## TASK INSTRUCTIONS
Give the text lines in the records below as a Markdown table with columns headed "No." and "Text line", one row per line. Number the rows in order, skip blank lines, and leave out the pictures.

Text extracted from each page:
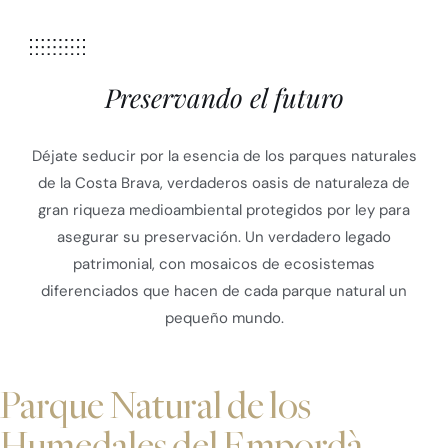
Preservando el futuro
Déjate seducir por la esencia de los parques naturales
de la Costa Brava, verdaderos oasis de naturaleza de
gran riqueza medioambiental protegidos por ley para
asegurar su preservación. Un verdadero legado
patrimonial, con mosaicos de ecosistemas
diferenciados que hacen de cada parque natural un
pequeño mundo.
Parque Natural de los
Humedales del Empordà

## RESULT FOR THIS TASK
| No. | Text line |
|---|---|
| 1 | Preservando el futuro |
| 2 | Déjate seducir por la esencia de los parques naturales |
| 3 | de la Costa Brava, verdaderos oasis de naturaleza de |
| 4 | gran riqueza medioambiental protegidos por ley para |
| 5 | asegurar su preservación. Un verdadero legado |
| 6 | patrimonial, con mosaicos de ecosistemas |
| 7 | diferenciados que hacen de cada parque natural un |
| 8 | pequeño mundo. |
| 9 | Parque Natural de los |
| 10 | Humedales del Empordà |